The objective was to assess the association between angiotensin-converting enzyme inhibitors (ACEI) or angiotensin receptor blockers (ARB) prescription at discharge in patients hospitalized for symptomatic lower extremity artery disease (LEAD) and 1-year mortality. The COPART registry is a multicentre, prospective, observational, cohort study which includes consecutive patients hospitalized for symptomatic LEAD in four French academic centres.
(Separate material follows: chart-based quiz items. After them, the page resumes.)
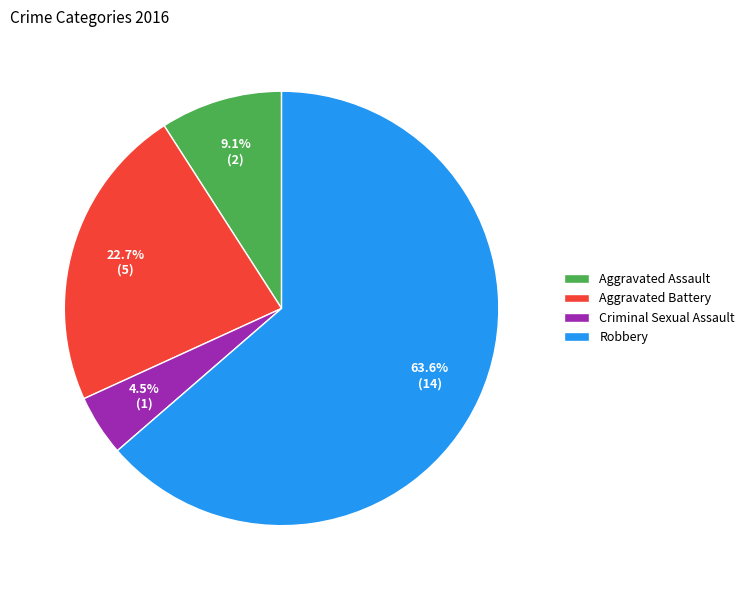

Does any single category account for the majority?

Yes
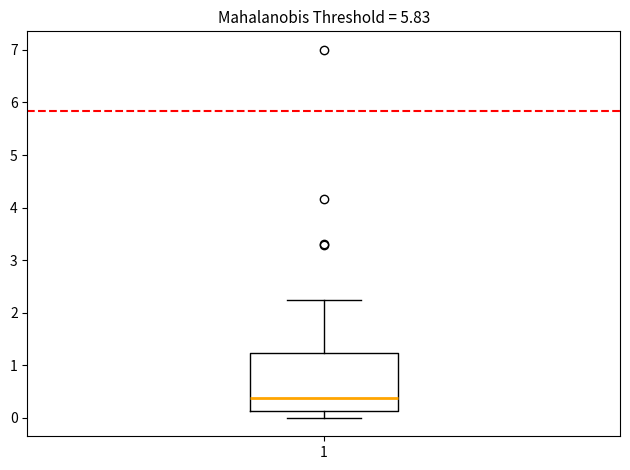

Where does the upper whisker of the box at x = 1 end on the y-axis? The values are not printed on the chart, so give them approximately, as read against the axis.

2.2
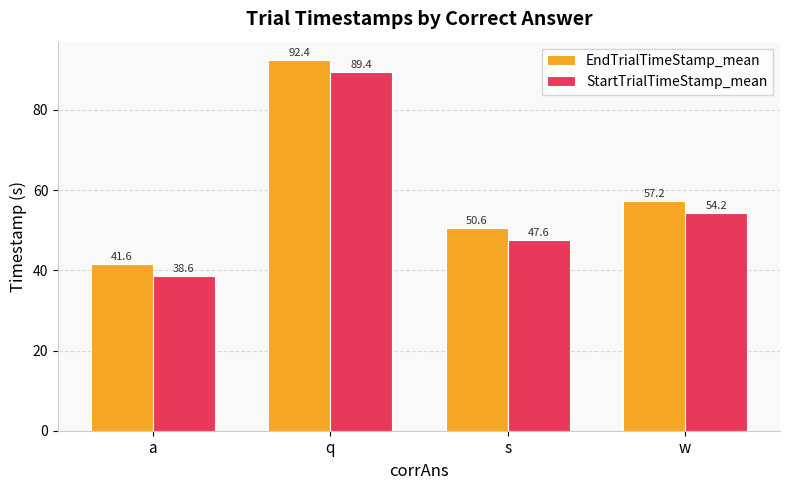

The value of EndTrialTimeStamp_mean at a is 41.6. True or false?

True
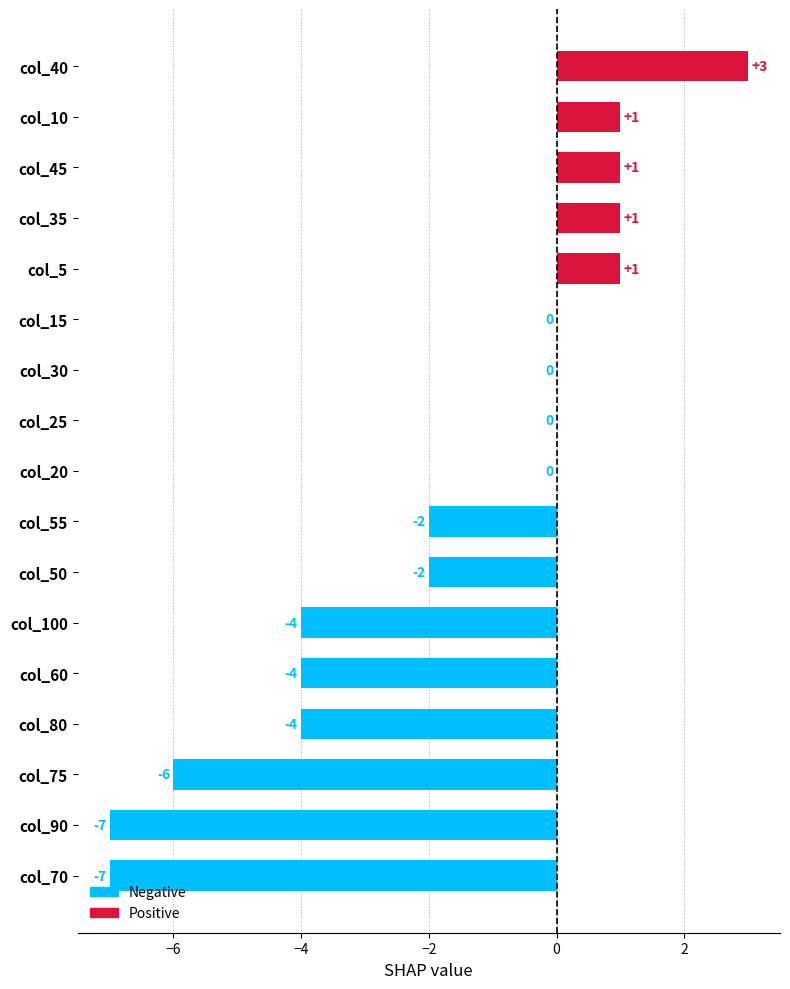

Count the number of data series in this chart.

1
All-cause mortality during a 1-year follow-up after hospital discharge was compared between patients with ARB, patients with ACEI and patients without ARB or ACEI. Analyses were performed using Cox models. As a sensitivity analysis, a propensity score (PS)-matching analysis was carried out. Among 1981 patients, 421 had ARB (21.3%), 766 ACEI (38.7%), and 794 no ACEI/ARB (40.1%) at discharge. During the 1-year follow-up, incidence rates for mortality were 12.6/100 person-years [95% confidence interval (CI) 9.7-16.1] for patients with ARB, 15.8/100 person-years (95% CI 13.4-18.6) for patients with ACEI and 19.8/100 person-years for patients without ACEI/ARB (95% CI 17.2-22.8). In a multivariate Cox model, ARB at discharge was associated with decreased mortality compared with no ACEI/ARB, hazard ratio (HR) 0.68 (95% CI 0.49-0.95), and with ACEI, HR 0.69 (95% CI 0.49-0.97). These results are consistent with those obtained by the Cox analyses in the PS-matched sample: HR 0.68 (95% CI 0.47-0.98) for patients with ARB compared with no ARB. Angiotensin receptor blockers at discharge after hospitalization for symptomatic LEAD is associated with a better survival compared with ACEI or no ACEI/ARB.